Yep, you're still mad that BernieBros invaded /pol/.
>>
>>132113

They just wanted tell you that You're a fucking Shill to the Fossil Fuel Industry and that Everyone with a fucking Brain knows that HeartLand Institute is a shill organization, and that Coal will die off due to affordability of Gas and Renewable Energy. The only way they will survive is if they Abolish Renewable Energy, but I highly doubt Trump will order that.

As for Climate Change, face it; a huge majority of scholars knows that fossil fuels is the cause along with deforestation.
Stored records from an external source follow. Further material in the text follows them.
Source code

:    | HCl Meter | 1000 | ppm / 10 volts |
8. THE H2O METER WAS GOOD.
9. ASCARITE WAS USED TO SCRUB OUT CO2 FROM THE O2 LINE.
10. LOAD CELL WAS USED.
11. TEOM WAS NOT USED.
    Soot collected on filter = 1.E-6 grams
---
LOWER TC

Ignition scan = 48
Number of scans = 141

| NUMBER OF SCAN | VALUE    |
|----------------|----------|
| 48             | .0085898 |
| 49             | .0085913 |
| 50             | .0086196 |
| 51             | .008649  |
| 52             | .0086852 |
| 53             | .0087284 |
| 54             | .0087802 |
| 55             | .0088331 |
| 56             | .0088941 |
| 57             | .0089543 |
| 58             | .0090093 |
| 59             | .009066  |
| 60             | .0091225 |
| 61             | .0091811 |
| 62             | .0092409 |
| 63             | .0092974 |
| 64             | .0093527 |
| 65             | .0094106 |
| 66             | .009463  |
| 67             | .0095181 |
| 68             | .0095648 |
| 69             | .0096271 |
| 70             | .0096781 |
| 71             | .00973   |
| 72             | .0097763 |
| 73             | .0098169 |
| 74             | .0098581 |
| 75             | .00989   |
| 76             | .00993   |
And I high the right to tell conservatives that they're as much of a shill as you are.
>>
>>131420
>>131421
>>131424
>>131425
>>131426
Seems like the Fossil Fuel Industry is going all out now that Trump is in Charge.
>>
>>131420
>climate change is 100% real and irrefutable
>Stop sending information that refutes it and requiring us to prove our claims

I get the argument they are trying to make, but you would think that it should relatively easy to shut down this disinformation campaign were it actually built on falsehoods. Climate change is a complicated issue and by completely shutting yourself off to dissent you are preventing a fuller understanding from emerging. You never learn as much about a topic as you do when you need to defend it.
>>
>>132123
Well, the thing is that Environmentalists spread the notion that Consumerism is bad since it leads to the destruction of the planet through overproductions of goods for the sake of unlimited wealth and economic growth; which is why Trump is aiming to take EPA down a notch.